Radfahrer Ingwar Perowanowitsch Quer durch Europa: Ingwar Perowanowitsch hat einen Film über Fahrrad-Mekkas gedreht.

Sein YouTube-Film „Cycling Cities“ trifft einen Nerv. Der Freiburger Ingwar Perowanowitsch (31) zeigt darin Fahrrad-Mekkas in Europa. Er hat sie per Velo bereist und das dokumentiert. Was kann Freiburg von Rad-Vorzeigestädten wie Kopenhagen und Utrecht lernen? Das erzählt er im Interview mit chilli-Redakteur Till Neumann.

chilli: Nach all den Highlight-Städten, wie viel Spaß macht Radfahren in Freiburg noch?

Perowanowitsch: Ich bin Berlin gewöhnt. Das ist ein hartes, ganz anderes Pflaster. In Freiburg kann man gut radfahren. Es ist nicht immer 100 Prozent sicher, aber im Grunde fühle ich mich wohl.

chilli: Was konkret gefällt dir?

Perowanowitsch: Ich mag die Radvorrangrouten FR1 und FR2. Ich wohne ein bisschen außerhalb, da komme ich fast durchgehend auf einem geschützten Radweg in die Stadt.

chilli: Du warst in Paris, Gent, Amsterdam, Utrecht, Groningen, Hamburg und Kopenhagen. Wo hat es dir am besten gefallen?

Perowanowitsch: Meine Lieblingsstadt ist Utrecht, da hast du einfach durchgehend ein super Radwegenetz. Radwege, die bis zu drei Meter breit sind, auch am Stadtrand. Du fährst da eigentlich durchgehend in einem Schwarm von Fahrradfahrern. So entsteht ein schönes Gemeinschaftsgefühl.

chilli: Was ist das Highlight dort?

Perowanowitsch: Utrecht hat das größte Fahrradparkhaus der Welt. 13.500 Stellplätze auf drei Etagen, direkt am Bahnhof. Ein anderes Highlight: 2020 hat die Stadt nach zehn Jahren Bauzeit ihre Stadtautobahn in einen begrünten Fluss umgewandelt.

chilli: Wie laut waren die Proteste? Hier würden Autofahrende protestieren.

Perowanowitsch: Bei dieser Autobahn-Transformation gab es überhaupt keinen Protest. Da war einfach klar, dass das nicht mehr zeitgemäß ist.

chilli: Wie schneidet Freiburg im Vergleich zu diesen Vorreiterstädten ab?

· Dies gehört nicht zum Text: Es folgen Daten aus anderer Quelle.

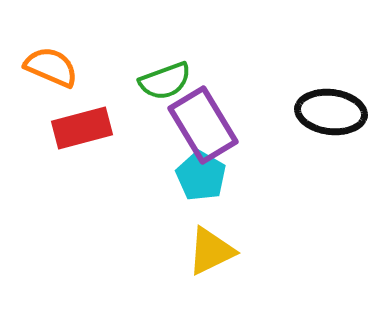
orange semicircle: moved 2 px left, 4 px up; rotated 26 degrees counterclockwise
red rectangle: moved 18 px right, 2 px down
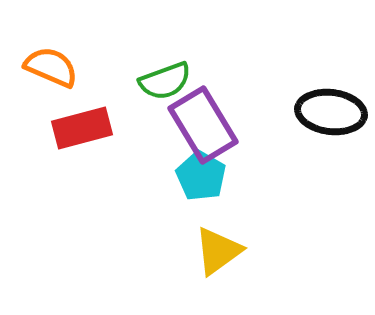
yellow triangle: moved 7 px right; rotated 10 degrees counterclockwise
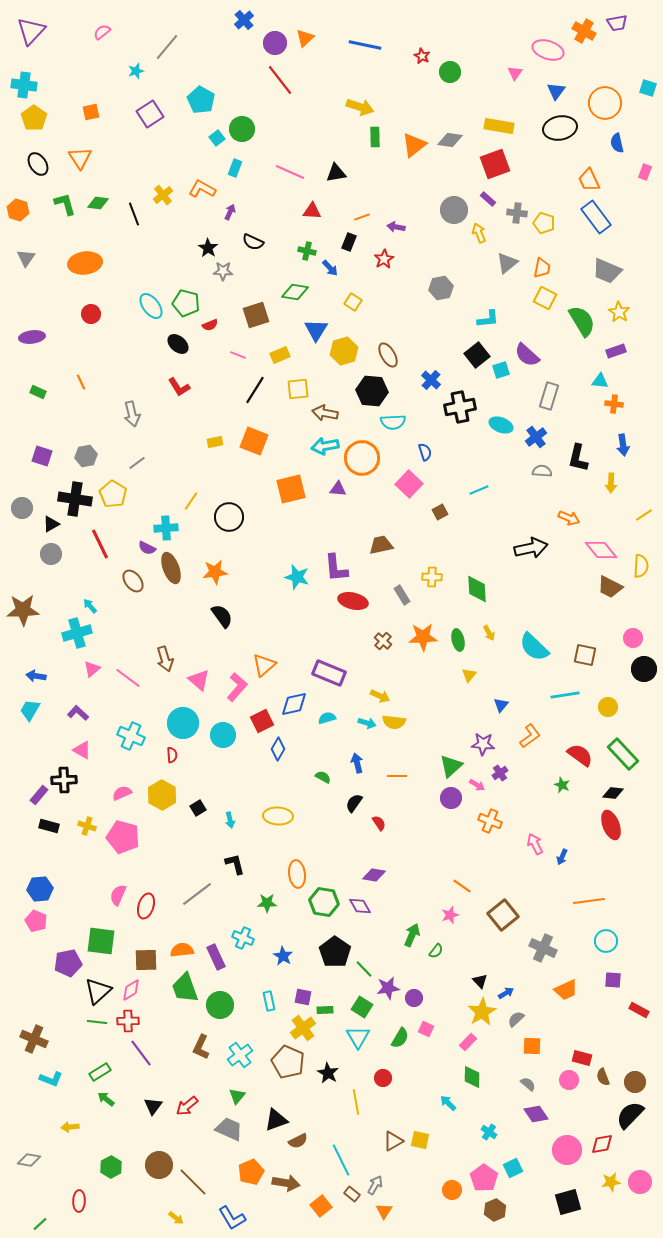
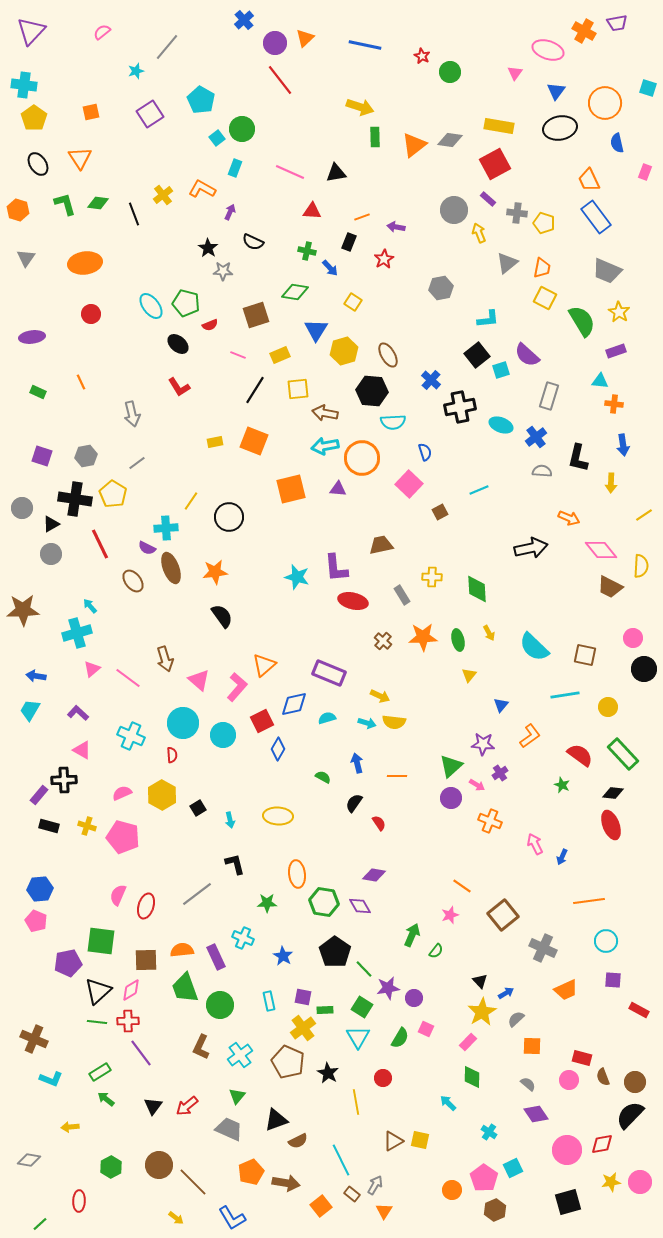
red square at (495, 164): rotated 8 degrees counterclockwise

Perowanowitsch: Freiburg kann nicht mithalten. Vor allem, was sichere Radwege angeht. Es ärgert mich manchmal, dass wir Radwege haben, die man problemlos schützen könnte vorm Autoverkehr. Es wird aber nicht gemacht. Zum Beispiel am Rotteckring.

chilli: Dein Film hat rund 160.000 Views. Überrascht?

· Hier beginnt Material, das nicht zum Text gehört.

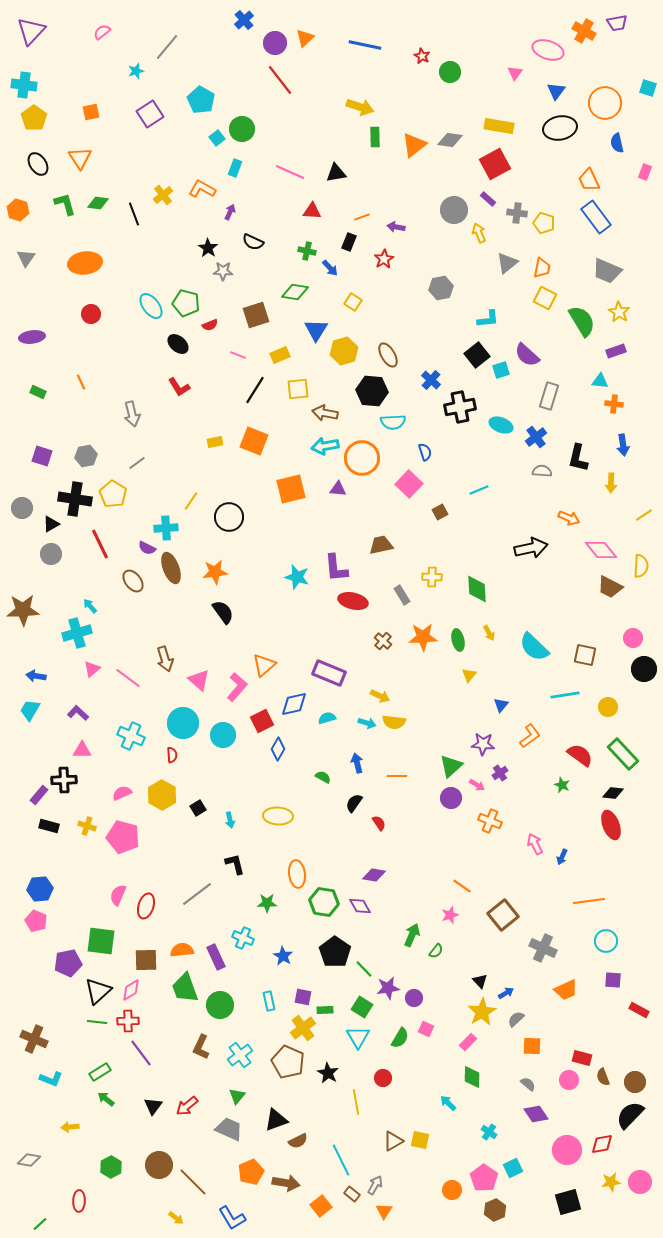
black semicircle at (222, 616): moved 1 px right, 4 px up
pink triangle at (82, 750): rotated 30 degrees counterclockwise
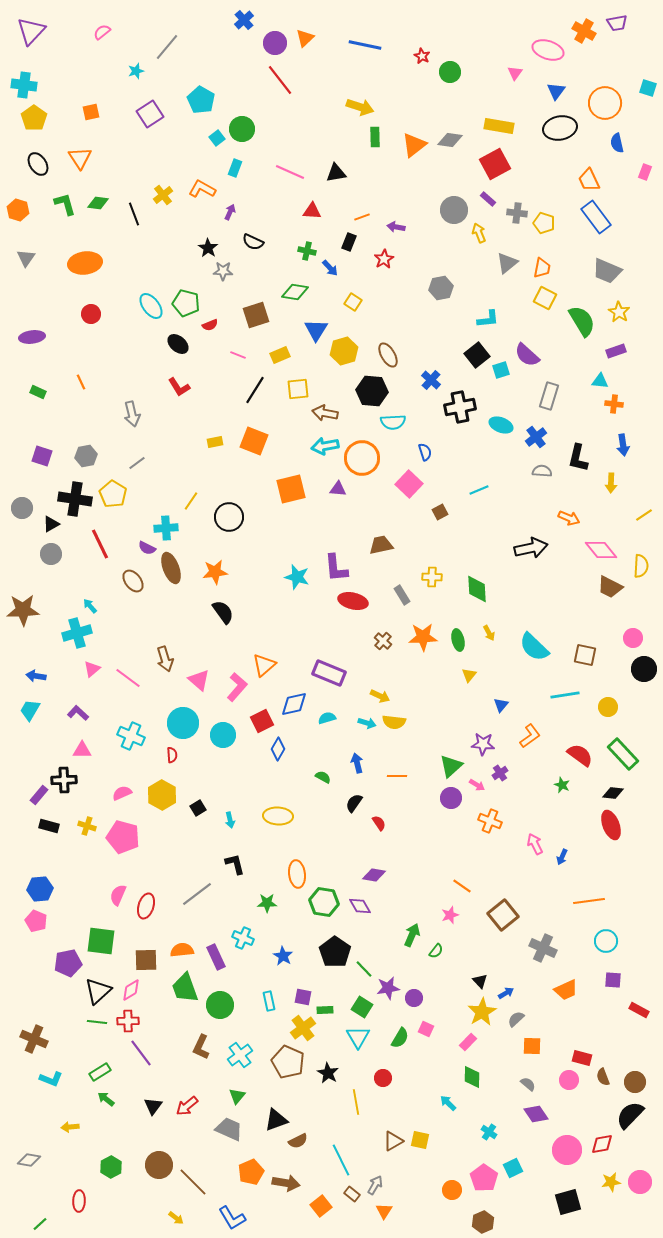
brown hexagon at (495, 1210): moved 12 px left, 12 px down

Perowanowitsch: Ich hatte konservativ geschätzt, ich wäre froh, wenn er nach einem Jahr 50.000 Aufrufe hätte. Die hatte er nach vier Tagen. Das ist wirklich beyond my wildest dreams. Nicht nur die Zahlen, auch die Resonanz: Viele schreiben, dass sie das inspiriert.

chilli: Den Film gibt’s kostenlos auf Spendenbasis. Wie viel hast du investiert?

Perowanowitsch: Das Projekt hat ungefähr 15.000 Euro gekostet. Das refinanziert sich durch Sponsoren, Spenden und jetzt im Nachhinein durch viele Vortrags- und Vorführungsanfragen.

chilli: Was gibt’s als Nächstes von dir?

Perowanowitsch: Ich schreibe gerade ein Buch. Für 2027 habe ich ein neues Filmprojekt im Auge. Es wird um die gesamte ökologische Transformation gehen. Mit Fokus auf gelungene Beispiele.